So if Bank of Clark County was so well run, why did it fail?
“The bank was heavily involved in the development of the community,” (President of the Columbia River Economic Development Council Bart) Phillips said. “The recession hits, and there are casualties. And this is one of the very unfortunate casualties.”
As the article notes, a lot of Vancouver’s top citizens seem to really like the people who ran Bank of Clark County, which is fine. There’s no reason to think they weren’t good at the business of banking itself.
Plus they love puppies, which is very sweet and utterly beside the point. I get that nobody wants to kick any individuals when they are down, but talk about circling the wagons. Nobody even touches on any of the core financial issues.

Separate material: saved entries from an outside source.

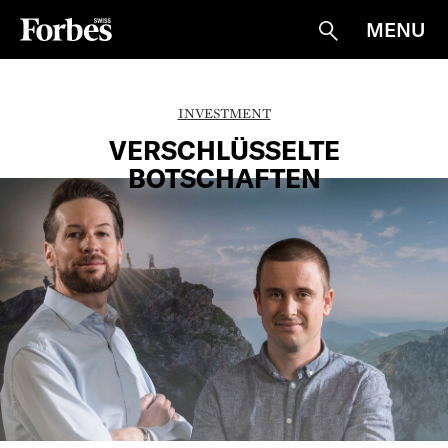
MENU
Suche
INVESTMENT
VERSCHLÜSSELTE
BOTSCHAFTEN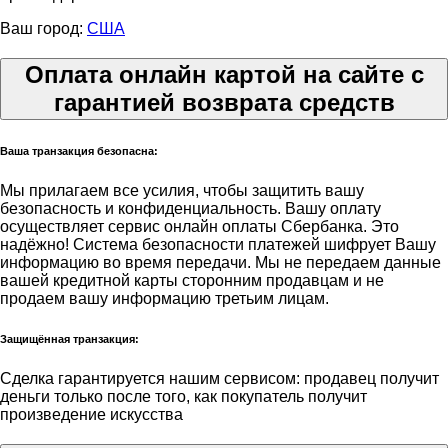
Ваш город:
США
Оплата онлайн картой на сайте с
гарантией возврата средств
Ваша транзакция безопасна:
Мы прилагаем все усилия, чтобы защитить вашу
безопасность и конфиденциальность. Вашу оплату
осуществляет сервис онлайн оплаты Сбербанка. Это
надёжно! Система безопасности платежей шифрует Вашу
информацию во время передачи. Мы не передаем данные
вашей кредитной карты сторонним продавцам и не
продаем вашу информацию третьим лицам.
Защищённая транзакция:
Сделка гарантируется нашим сервисом: продавец получит
деньги только после того, как покупатель получит
произведение искусства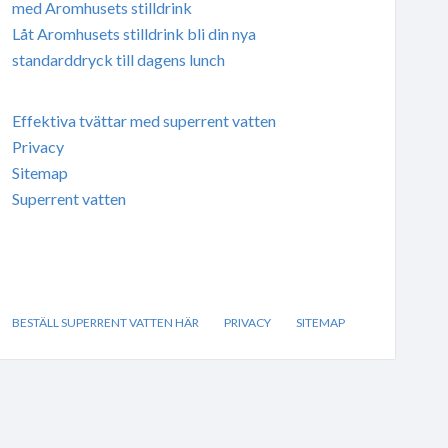
med Aromhusets stilldrink
Låt Aromhusets stilldrink bli din nya
standarddryck till dagens lunch
Effektiva tvättar med superrent vatten
Privacy
Sitemap
Superrent vatten
BESTÄLL SUPERRENT VATTEN HÄR
PRIVACY
SITEMAP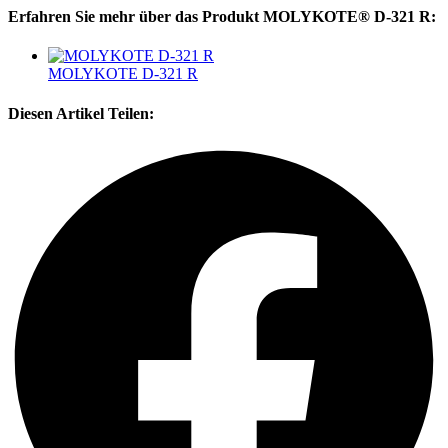
Erfahren Sie mehr über das Produkt MOLYKOTE® D-321 R:
MOLYKOTE D-321 R
Diesen Artikel Teilen: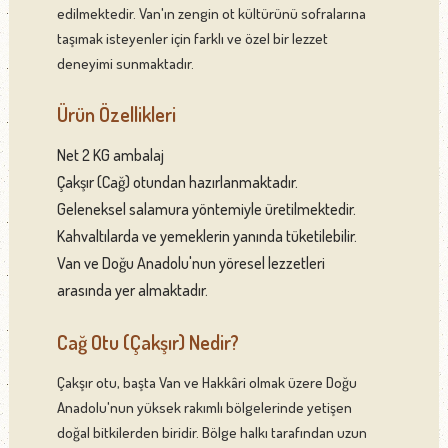
edilmektedir. Van'ın zengin ot kültürünü sofralarına
taşımak isteyenler için farklı ve özel bir lezzet
deneyimi sunmaktadır.
Ürün Özellikleri
Net 2 KG ambalaj
Çakşır (Cağ) otundan hazırlanmaktadır.
Geleneksel salamura yöntemiyle üretilmektedir.
Kahvaltılarda ve yemeklerin yanında tüketilebilir.
Van ve Doğu Anadolu'nun yöresel lezzetleri
arasında yer almaktadır.
Cağ Otu (Çakşır) Nedir?
Çakşır otu, başta Van ve Hakkâri olmak üzere Doğu
Anadolu'nun yüksek rakımlı bölgelerinde yetişen
doğal bitkilerden biridir. Bölge halkı tarafından uzun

There’s almost a sense in the article that the economic calamity now striking us is some vague, mysterious outside force like a natural disaster, rather than the highly predictable outcome of neglect by federal regulators in the financial sector combined with pro-sprawl policies locally. Maybe being too heavily exposed to construction and speculative real estate was considered acceptable best bank practice for the last decade, but it sure in the hell can’t be acceptable going forward if we want to avoid a repeat of this mess.
Easy credit allowed for building booms that led to unsustainable sprawl. People have been trying to point out for a very long time in Clark County that we can’t afford sprawl, either environmentally or economically, but nobody ever listens to the DFH. When your economy is based on growth never stopping, when it stops (as it inevitably must) you are in the deep end of the pool with no water wings.
That’s where we are now. Whether it winds up being a teachable moment for at least some of the bidness guys and gals remains to be seen. The irony is that the local BIAW has the county commission locked up for the next four years, and appears to be taking aim at the Vancouver City Council. So they may actually be able to continue their assault on environmental regulations, but with few people buying much of anything, it starts to look like a Pyrrhic victory.